Эх, это я от зависти брюзжу. Недурно бы этак
пожить, как старец Израиль: прокуролесить все сочные годы, а как приестся да
здоровьишко поистаскается, кинуться бессмертную душу спасать – да с такой же
страстью, с какой прежде грешил. Только у схиигумена больно великий должок перед
Небесным Заимодавцем образовался, уже два года сидит Израиль в этой райской
прихожей, шестерых сожителей схоронил, а все никак не расплатится. Говорят, за
восемьсот лет никто еще на Окольнем острове так долго не заживался – вот какой
это великий грешник.
На сем заканчиваю предписанные речи и призываю
на твой светоносный лик, о повелитель, благословение Аллаха.
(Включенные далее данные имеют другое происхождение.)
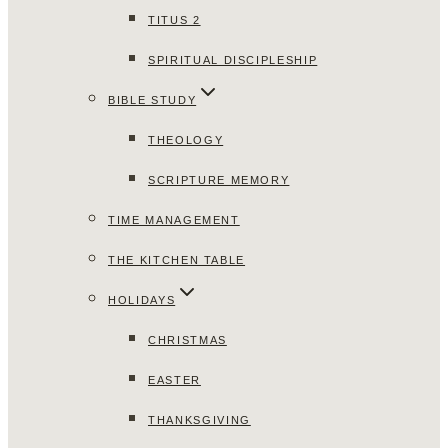
TITUS 2
SPIRITUAL DISCIPLESHIP
BIBLE STUDY
THEOLOGY
SCRIPTURE MEMORY
TIME MANAGEMENT
THE KITCHEN TABLE
HOLIDAYS
CHRISTMAS
EASTER
THANKSGIVING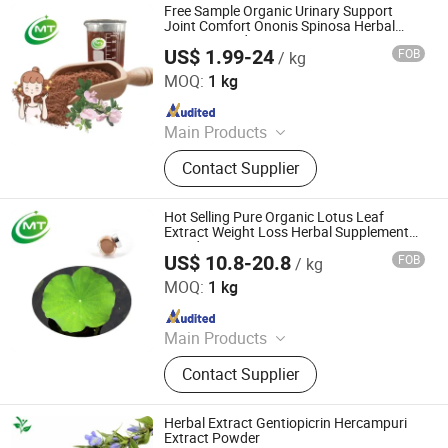
Free Sample Organic Urinary Support
Joint Comfort Ononis Spinosa Herbal
Extract Powder
US$ 1.99-24
FOB
/ kg
Hunan MT Health Inc.
MOQ:
1 kg
Since 2025
Main Products
Plant Extract Powder
Contact Supplier
Hot Selling Pure Organic Lotus Leaf
Extract Weight Loss Herbal Supplement
Powder
US$ 10.8-20.8
FOB
/ kg
Hunan MT Health Inc.
MOQ:
1 kg
Since 2025
Main Products
Plant Extract Powder
Contact Supplier
Herbal Extract Gentiopicrin Hercampuri
Extract Powder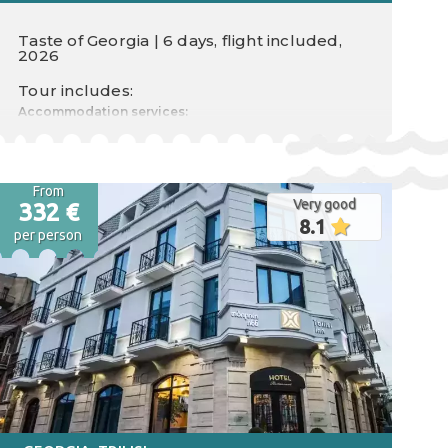
Taste of Georgia | 6 days, flight included,
2026
Tour includes:
Accommodation services:
Food type
Nr. nights 0
Check in
From
Very good
Check out
332 €
8.1
per person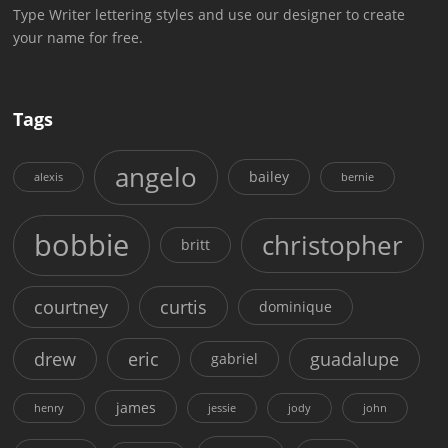
Type Writer lettering styles and use our designer to create
your name for free.
Tags
angelo
bailey
alexis
bernie
bobbie
christopher
britt
courtney
curtis
dominique
drew
eric
guadalupe
gabriel
james
henry
jessie
jody
john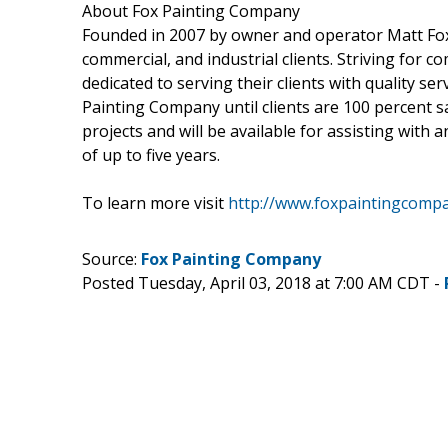
About Fox Painting Company
Founded in 2007 by owner and operator Matt Fox,
commercial, and industrial clients. Striving for 
dedicated to serving their clients with quality ser
Painting Company until clients are 100 percent sa
projects and will be available for assisting with
of up to five years.
To learn more visit
http://www.foxpaintingcomp
Source:
Fox Painting Company
Posted Tuesday, April 03, 2018 at 7:00 AM CDT -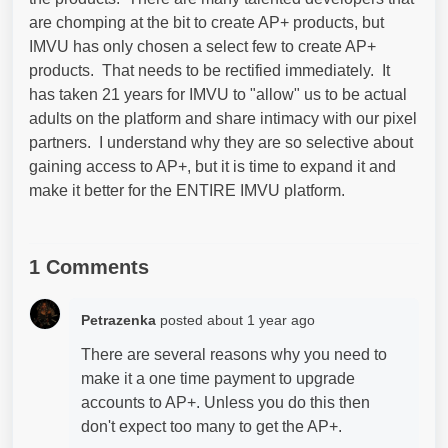
are chomping at the bit to create AP+ products, but
IMVU has only chosen a select few to create AP+
products. That needs to be rectified immediately. It
has taken 21 years for IMVU to "allow" us to be actual
adults on the platform and share intimacy with our pixel
partners. I understand why they are so selective about
gaining access to AP+, but it is time to expand it and
make it better for the ENTIRE IMVU platform.
1 Comments
Petrazenka
posted
about 1 year ago
There are several reasons why you need to
make it a one time payment to upgrade
accounts to AP+. Unless you do this then
don't expect too many to get the AP+.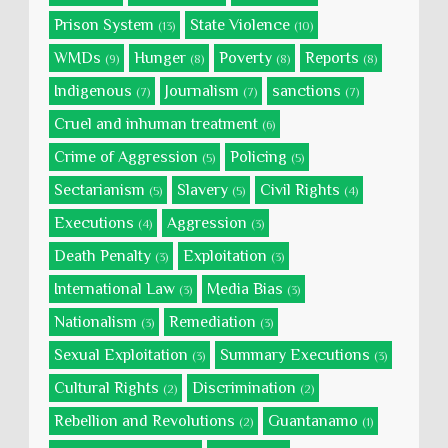
Prison System
State Violence
(13)
(10)
WMDs
Hunger
Poverty
Reports
(9)
(8)
(8)
(8)
Indigenous
Journalism
sanctions
(7)
(7)
(7)
Cruel and inhuman treatment
(6)
Crime of Aggression
Policing
(5)
(5)
Sectarianism
Slavery
Civil Rights
(5)
(5)
(4)
Executions
Aggression
(4)
(3)
Death Penalty
Exploitation
(3)
(3)
International Law
Media Bias
(3)
(3)
Nationalism
Remediation
(3)
(3)
Sexual Exploitation
Summary Executions
(3)
(3)
Cultural Rights
Discrimination
(2)
(2)
Rebellion and Revolutions
Guantanamo
(2)
(1)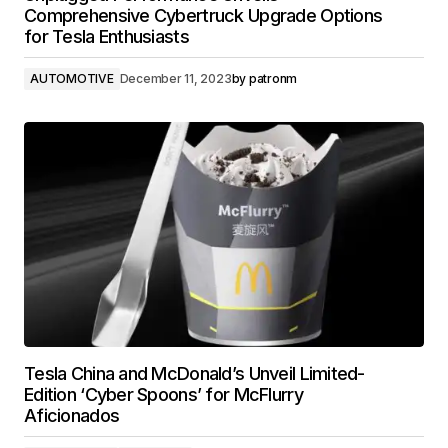
Comprehensive Cybertruck Upgrade Options
for Tesla Enthusiasts
AUTOMOTIVE
December 11, 2023
by
patronm
Tesla China and McDonald’s Unveil Limited-
Edition ‘Cyber Spoons’ for McFlurry
Aficionados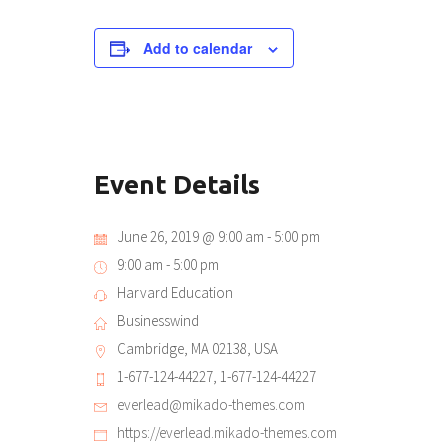
Add to calendar
Event Details
June 26, 2019 @ 9:00 am
-
5:00 pm
9:00 am - 5:00 pm
Harvard Education
Businesswind
Cambridge, MA 02138, USA
1-677-124-44227, 1-677-124-44227
everlead@mikado-themes.com
https://everlead.mikado-themes.com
Раб лампы Алексей Ленточкин.
P.S. Ну а теперь, когда вы уж совсем решили,
что в этом письме я буду лишь развлекать вас болтовней о здешних курьезностях,
перейду собственно к делу.
Знайте же, мудрейший из мудрейших, что
разгадка ребуса о вашем Черном Монахе у меня почти что в кармане. Да-да. И
разгадка эта, кажется, получится прекомичной. То есть мне уже понятно, в чем
состоит сам фокус, неясно лишь, кто это забавляется разыгрыванием Василиска и с
какой целью, но ответ на эти вопросы я раздобуду нынче же, потому что по всем
приметам ночь будет лунная.
Распорядок этих трех дней у меня был такой:
утром я подолгу спал, потом пускался в сухопутные и мореплавательные
экспедиции, а по наступлении темноты садился в засаду на Постной косе, что
вытянута в сторону Окольнего острова. Никаких сверхъестественных событий не
наблюдал, но это, вероятно, оттого, что ночи были вовсе безлунные, черные, а
святой, как известно, предпочитает небесную иллюминацию. От нечего делать я
попрыгал с камня на камень, поплавал взад-вперед на качайке (это такая лодчонка
местной конструкции, взятая мною в аренду у одного местного жителя) – хотел
понять, не возможно ли пристроиться на каком-нибудь из валунов так, чтоб
казалось, будто стоишь на воде. Пристроиться-то очень даже возможно, но вот
перемещаться, даже на два-три шага, никак нельзя, в этом я совершенно убедился
и стал склоняться к тому, что монахи с перепугу водохождение нафантазировали.
Но на третью ночь, то есть вчера, обнаружилось одно пикантнейшее
обстоятельство, которое всё разъяснило. Но молчание, молчание. Более ни слова.